Мы так и стояли, взобравшись на банки – все, кто успел залезть, – пристально глядя вдаль и обсуждая находку. Уже второй заброшенный корабль попадается нам в этой передряге! Мы чуть не перевернули шлюпку, переминаясь с ноги на ногу и смещая вес, и боцман, когда понял, чем это кончится, сразу приказал нам слезть вниз. Потом мы сели завтракать и, пока ели, очень много говорили об этом корабле.
Позже, около полудня, мы все-таки смогли поставить нашу бизань, так как шторм уже значительно стих, и дальше придерживались западного курса, всеми силами стараясь избежать огромного скопления водорослей, оторвавшихся от общей массы. Пытаясь обогнуть сей мутно-громоздкий травяной ворох, мы опять решили дать шлюпке волю и поставили люгерный парус, что позволило нам прибавить скорости, идя бакштагом[31]. Несколько раз нам попадались вовсю гниющие корпуса кораблей, застрявшие в водорослях, иные – будто от судов, ходивших где-то в минувшем столетии, настолько древние с виду.

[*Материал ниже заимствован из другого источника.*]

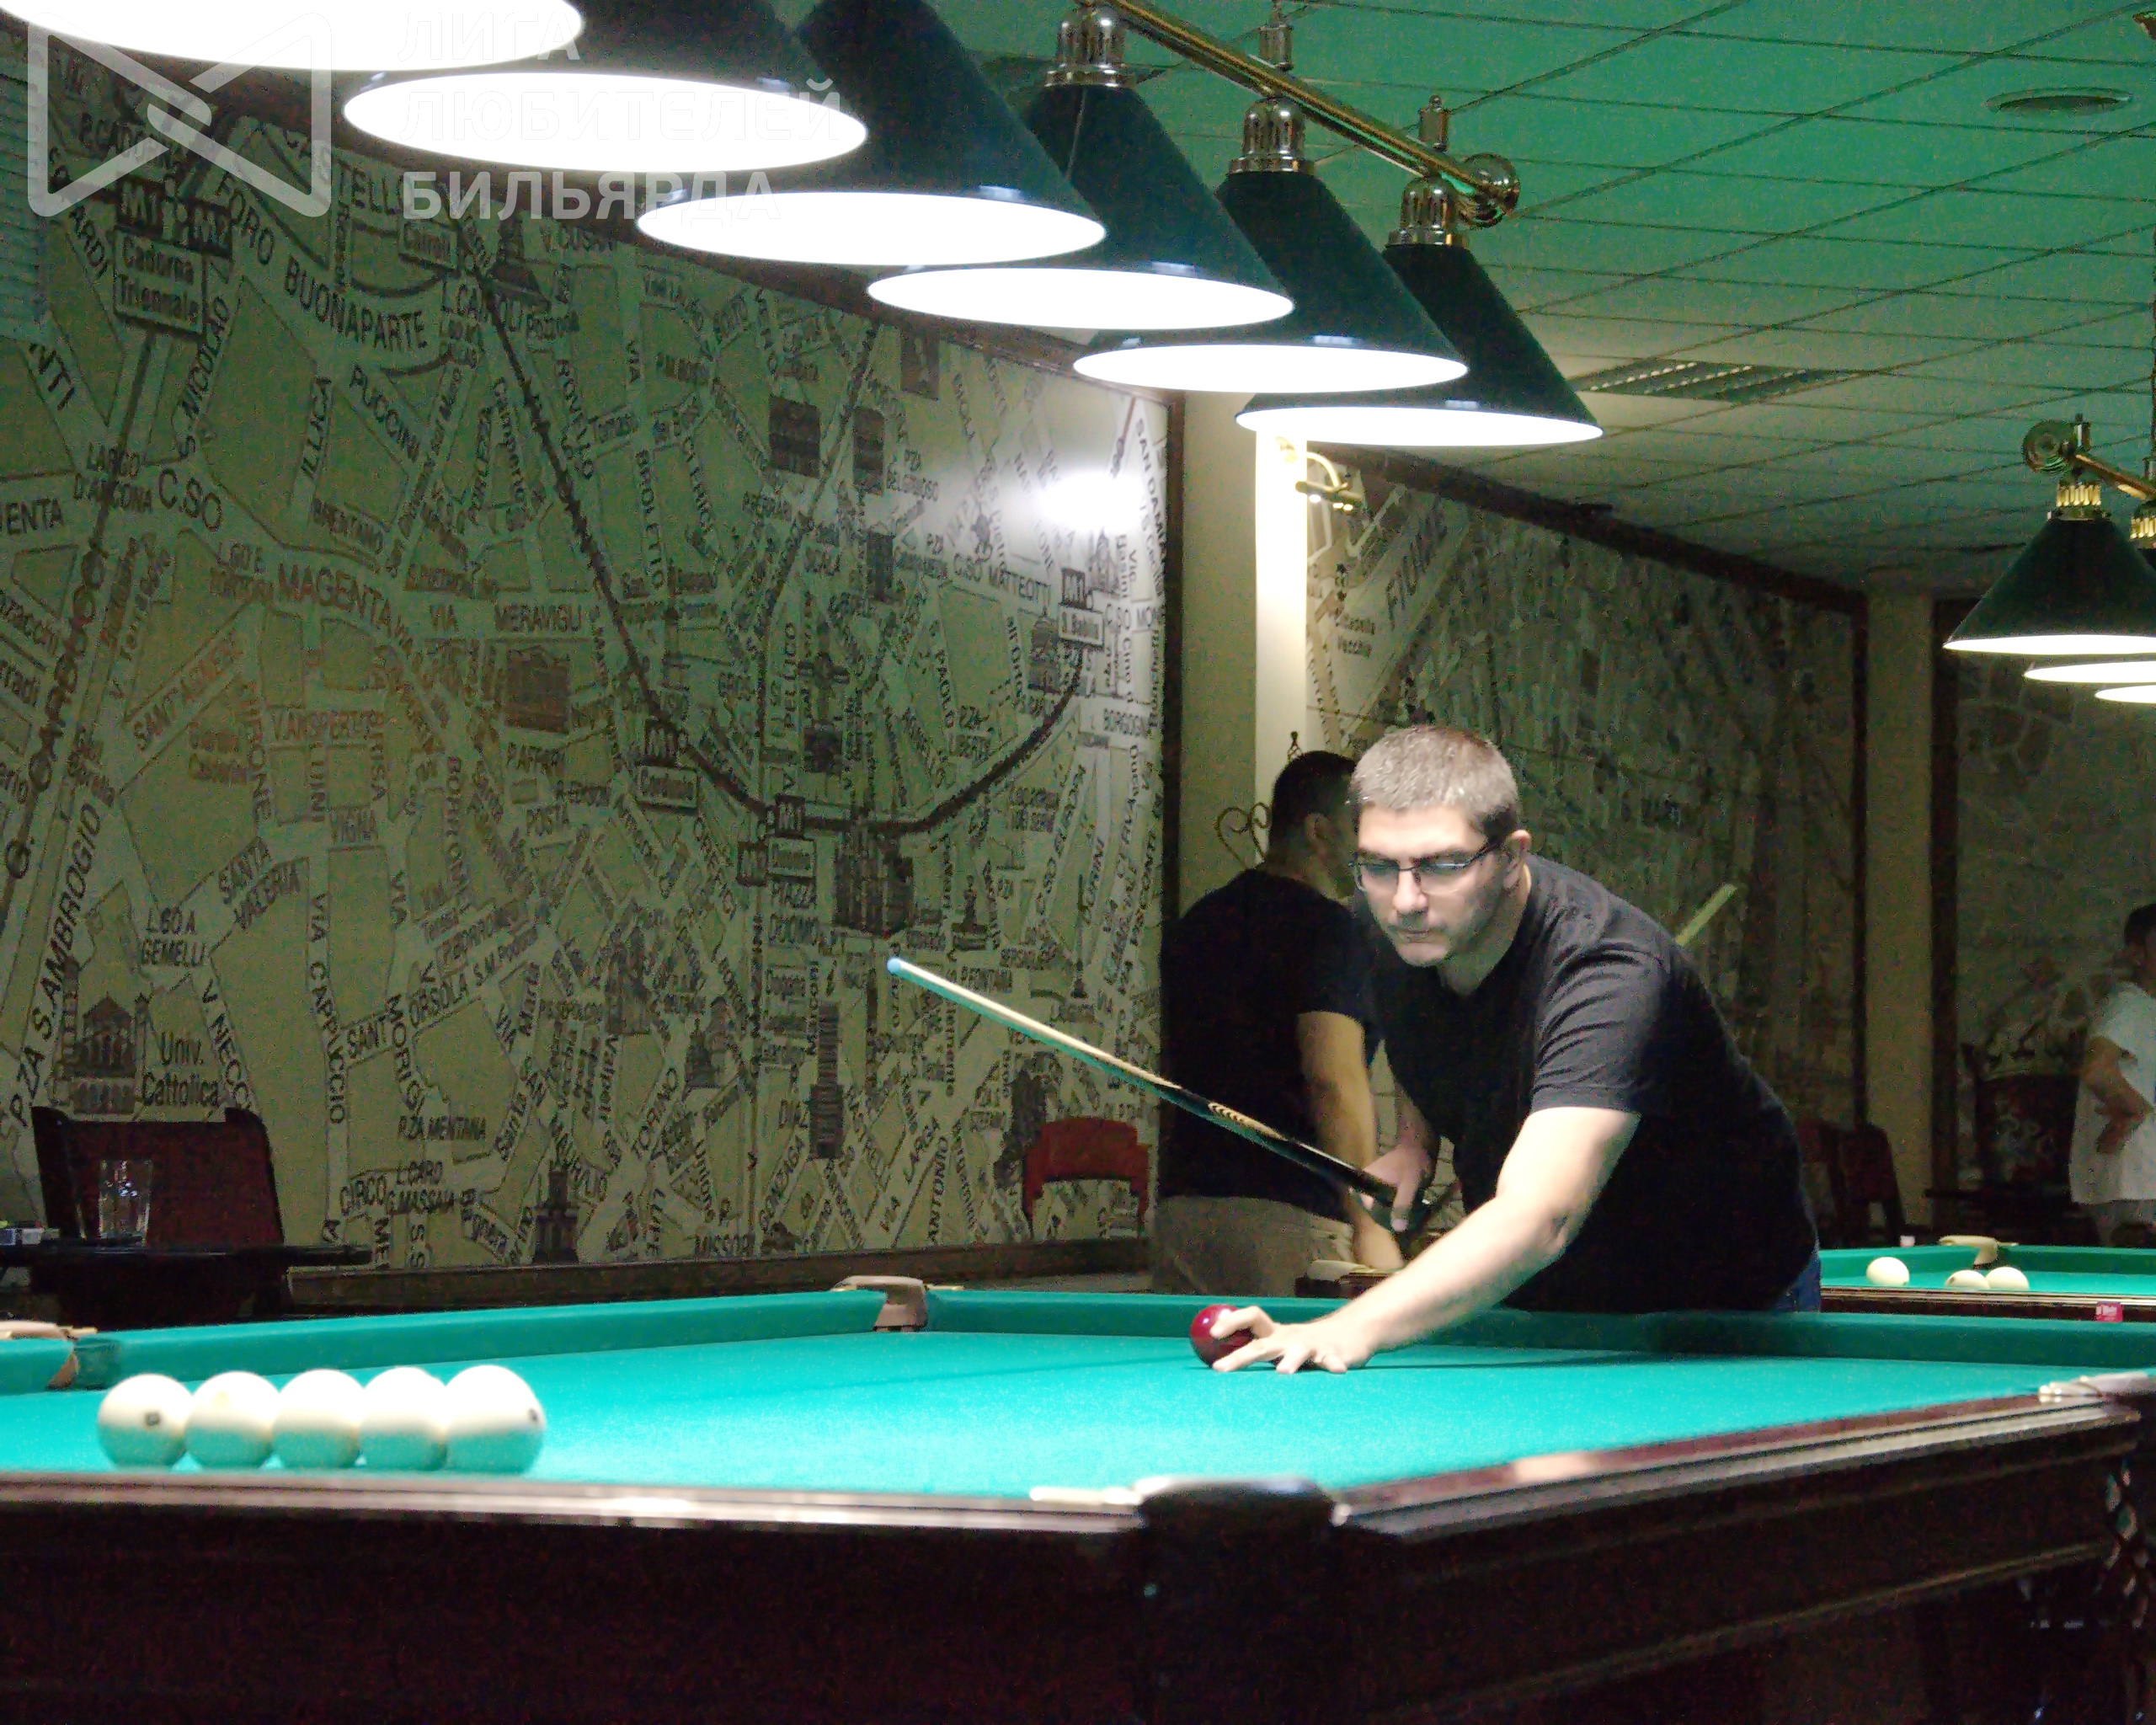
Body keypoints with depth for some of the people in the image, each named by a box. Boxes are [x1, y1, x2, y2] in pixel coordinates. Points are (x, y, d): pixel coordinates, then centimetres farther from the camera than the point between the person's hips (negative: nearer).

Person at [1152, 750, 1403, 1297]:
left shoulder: (1195, 923, 18)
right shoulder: (1326, 928, -7)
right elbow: (1333, 1079, -17)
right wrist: (1369, 1226, -19)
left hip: (1182, 1205, 8)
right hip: (1290, 1214, -8)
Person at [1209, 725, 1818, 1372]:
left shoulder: (1612, 976, -37)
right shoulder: (1392, 933, -12)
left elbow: (1540, 1216, -52)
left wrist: (1354, 1326, -63)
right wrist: (1415, 1141, 0)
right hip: (1541, 1297, 5)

Ближе к вечеру ветер значительно спал и превратился в легкий бриз, так что продвигались мы теперь медленно, что давало возможность гораздо лучше изучить водоросли. Теперь мы видели, что в водорослях этих кишмя кишели крабы – мелкие, правда, таких поди заметь. Хотя, впрочем, не все они были мелкими – иной раз я обращал внимание на то, как среди водорослей вода начинает сильно волноваться и в стороны расходятся большие круги. Присматриваясь к воде за бортом, совсем недалеко от нас я вдруг заметил массивные мандибулы здоровенного краба, копошащегося в спутанных водорослях. Решив заполучить его нам на ужин, я показал на него боцману и предложил попытаться его поймать; и, поскольку ветер тогда был настолько слаб, что, можно сказать, его вообще не было, бывалый морской волк дал добро и приказал нам подгрести немного ближе к цели. Так мы и поступили, после чего боцман прочно привязал кусочек солонины к крученой нитке, извлеченной из плетеной веревки, и прикрепил ее на крючок багра. Затем он сделал затягивающуюся петлю и накинул ее на рукоятку багра – так, чтобы петля, спускаясь, охватывала нить с наживкой. Мы выставили это импровизированное удило за борт, направив к тому месту, где я заметил краба – и почти сразу из воды выстрелила вверх огромная клешня, вцепившись в мясо.